Records:
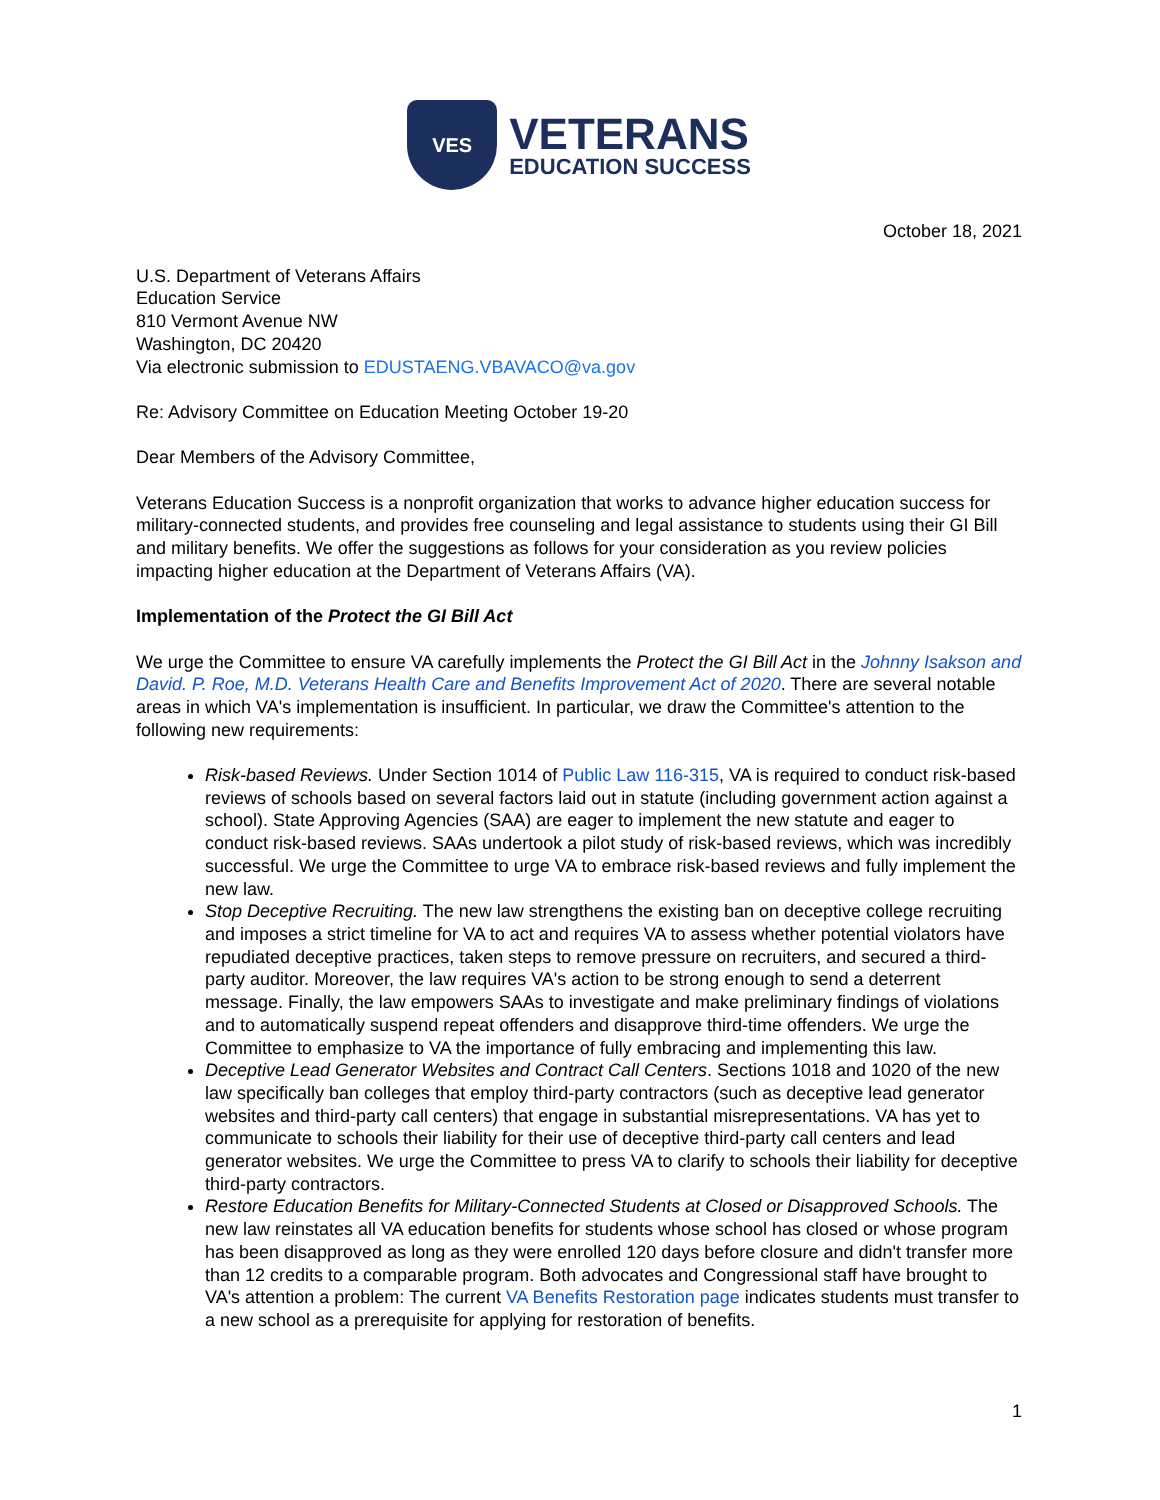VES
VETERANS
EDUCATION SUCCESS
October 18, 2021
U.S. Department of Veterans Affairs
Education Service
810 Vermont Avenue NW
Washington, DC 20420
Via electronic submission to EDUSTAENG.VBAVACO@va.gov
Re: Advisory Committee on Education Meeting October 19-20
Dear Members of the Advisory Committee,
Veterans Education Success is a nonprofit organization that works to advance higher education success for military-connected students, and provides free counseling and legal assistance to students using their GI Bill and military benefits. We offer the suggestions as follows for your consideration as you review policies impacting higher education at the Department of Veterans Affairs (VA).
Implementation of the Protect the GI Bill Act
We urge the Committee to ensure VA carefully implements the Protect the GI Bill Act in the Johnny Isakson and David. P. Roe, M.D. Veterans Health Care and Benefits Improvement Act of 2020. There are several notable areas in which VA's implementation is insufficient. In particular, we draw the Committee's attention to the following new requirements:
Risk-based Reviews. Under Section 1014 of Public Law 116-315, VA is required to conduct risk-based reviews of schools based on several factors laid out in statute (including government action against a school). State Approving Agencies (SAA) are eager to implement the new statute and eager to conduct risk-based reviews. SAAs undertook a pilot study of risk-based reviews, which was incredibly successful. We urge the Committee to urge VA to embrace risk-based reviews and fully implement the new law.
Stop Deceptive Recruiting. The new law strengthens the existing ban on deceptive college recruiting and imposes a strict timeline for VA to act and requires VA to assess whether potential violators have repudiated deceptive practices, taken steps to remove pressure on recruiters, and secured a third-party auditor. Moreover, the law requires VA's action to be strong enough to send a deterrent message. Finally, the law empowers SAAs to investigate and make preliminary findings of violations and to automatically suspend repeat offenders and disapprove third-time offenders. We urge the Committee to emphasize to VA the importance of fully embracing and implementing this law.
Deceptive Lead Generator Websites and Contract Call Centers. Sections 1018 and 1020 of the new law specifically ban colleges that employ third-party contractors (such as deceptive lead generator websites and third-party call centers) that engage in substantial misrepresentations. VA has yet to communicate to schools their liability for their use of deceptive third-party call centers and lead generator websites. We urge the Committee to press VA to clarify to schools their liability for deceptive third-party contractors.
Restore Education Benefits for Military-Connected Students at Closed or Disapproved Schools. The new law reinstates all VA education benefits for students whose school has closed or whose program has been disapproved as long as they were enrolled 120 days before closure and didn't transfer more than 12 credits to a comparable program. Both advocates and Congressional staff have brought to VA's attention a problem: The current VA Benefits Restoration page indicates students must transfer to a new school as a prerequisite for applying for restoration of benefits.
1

* * *

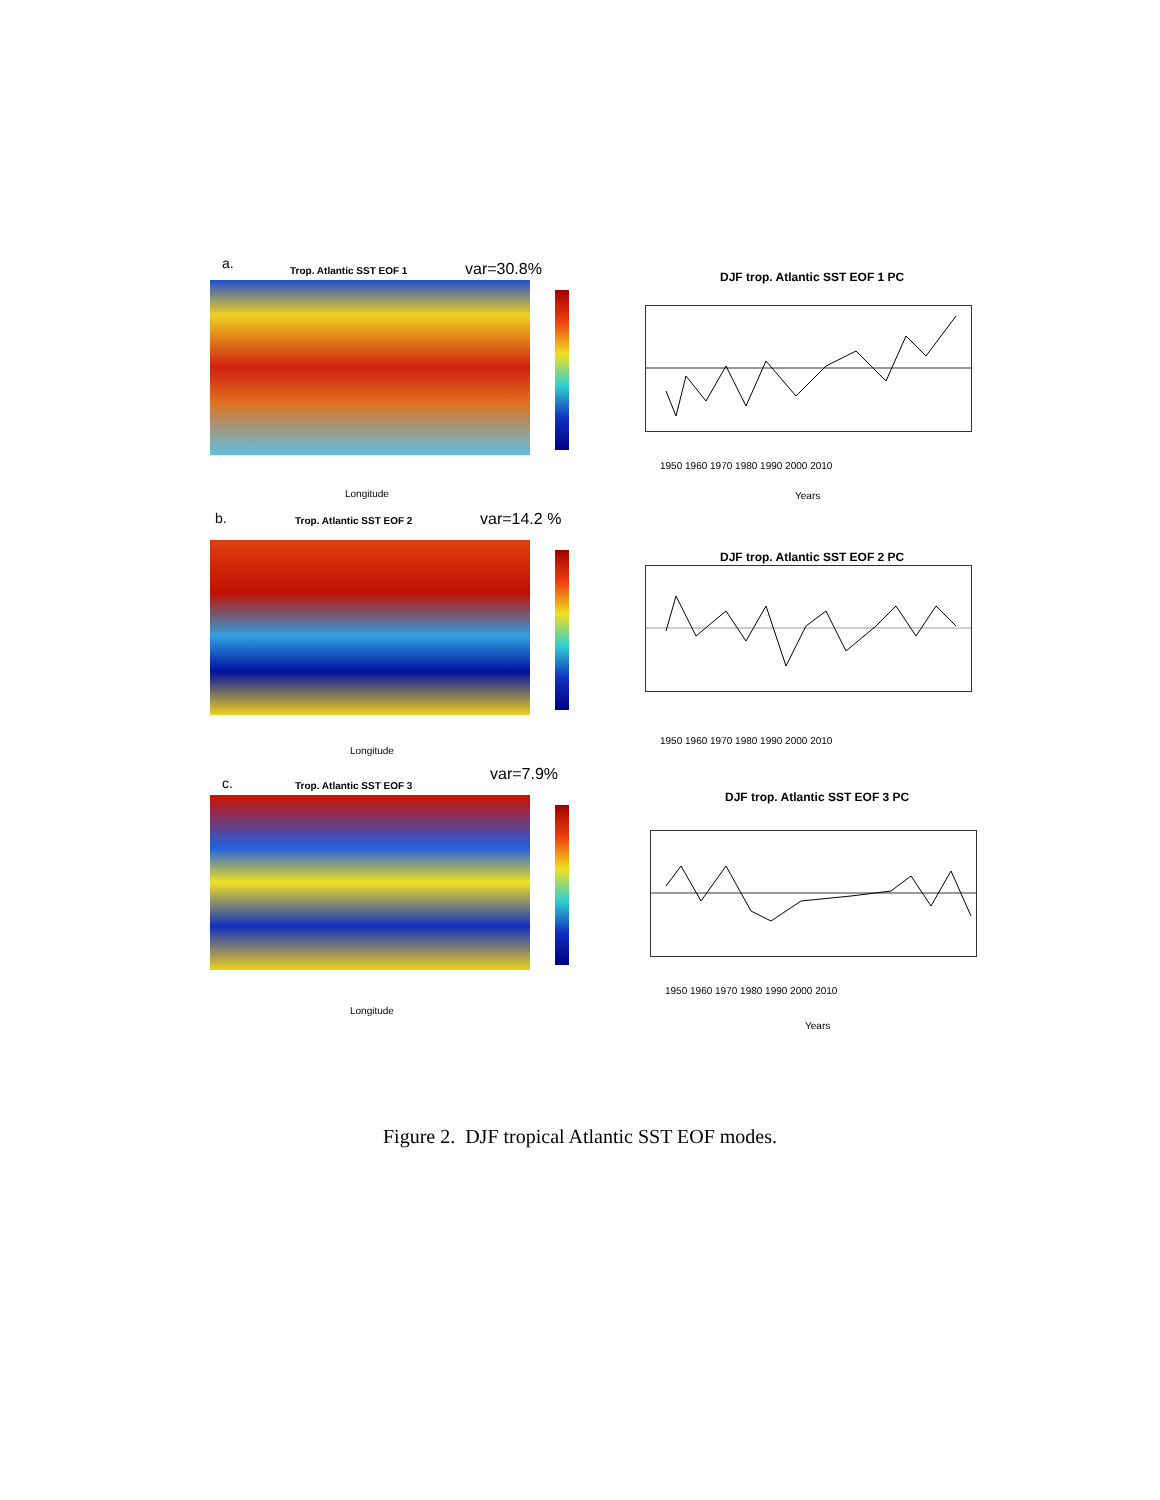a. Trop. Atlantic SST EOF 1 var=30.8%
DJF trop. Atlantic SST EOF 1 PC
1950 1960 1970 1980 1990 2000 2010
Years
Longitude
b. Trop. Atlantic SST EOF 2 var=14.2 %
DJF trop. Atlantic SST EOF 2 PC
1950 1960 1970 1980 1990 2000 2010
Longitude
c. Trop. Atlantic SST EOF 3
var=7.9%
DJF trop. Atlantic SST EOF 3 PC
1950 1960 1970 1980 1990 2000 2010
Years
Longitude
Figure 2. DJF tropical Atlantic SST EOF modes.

What the task requires:
Go through the material above and output exactly the lines from the one containing "Washington, DC 20420" through the one containing "Risk-based Reviews. Under".

Answer to the problem:
Washington, DC 20420
Via electronic submission to EDUSTAENG.VBAVACO@va.gov
Re: Advisory Committee on Education Meeting October 19-20
Dear Members of the Advisory Committee,
Veterans Education Success is a nonprofit organization that works to advance higher education success for military-connected students, and provides free counseling and legal assistance to students using their GI Bill and military benefits. We offer the suggestions as follows for your consideration as you review policies impacting higher education at the Department of Veterans Affairs (VA).
Implementation of the Protect the GI Bill Act
We urge the Committee to ensure VA carefully implements the Protect the GI Bill Act in the Johnny Isakson and David. P. Roe, M.D. Veterans Health Care and Benefits Improvement Act of 2020. There are several notable areas in which VA's implementation is insufficient. In particular, we draw the Committee's attention to the following new requirements:
Risk-based Reviews. Under Section 1014 of Public Law 116-315, VA is required to conduct risk-based reviews of schools based on several factors laid out in statute (including government action against a school). State Approving Agencies (SAA) are eager to implement the new statute and eager to conduct risk-based reviews. SAAs undertook a pilot study of risk-based reviews, which was incredibly successful. We urge the Committee to urge VA to embrace risk-based reviews and fully implement the new law.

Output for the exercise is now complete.